Records for this task ::
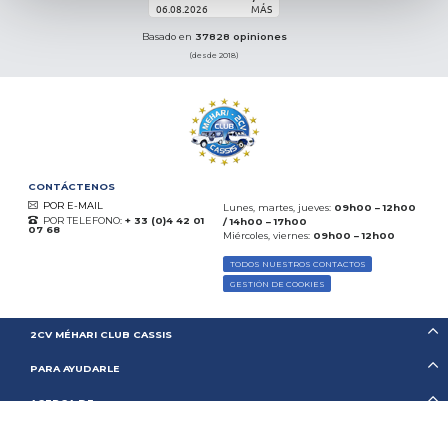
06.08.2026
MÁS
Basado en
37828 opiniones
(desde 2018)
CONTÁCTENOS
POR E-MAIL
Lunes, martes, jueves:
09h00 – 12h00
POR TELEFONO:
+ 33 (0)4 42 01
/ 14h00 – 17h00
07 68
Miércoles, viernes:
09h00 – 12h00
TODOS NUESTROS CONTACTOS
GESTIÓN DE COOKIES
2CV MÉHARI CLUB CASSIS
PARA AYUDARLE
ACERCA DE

...

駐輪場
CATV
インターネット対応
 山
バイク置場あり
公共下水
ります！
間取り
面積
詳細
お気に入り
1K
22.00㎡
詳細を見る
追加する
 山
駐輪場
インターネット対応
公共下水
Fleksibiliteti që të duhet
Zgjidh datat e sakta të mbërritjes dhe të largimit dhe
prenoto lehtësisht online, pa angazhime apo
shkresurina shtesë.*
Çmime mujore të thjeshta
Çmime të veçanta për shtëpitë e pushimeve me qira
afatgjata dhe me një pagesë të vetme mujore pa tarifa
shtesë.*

What you are asked to do :: Gather every line from the two blocks above that contains the word "mujore", and copy each one out. Case counts.

Solved exercise ::
Çmime mujore të thjeshta
afatgjata dhe me një pagesë të vetme mujore pa tarifa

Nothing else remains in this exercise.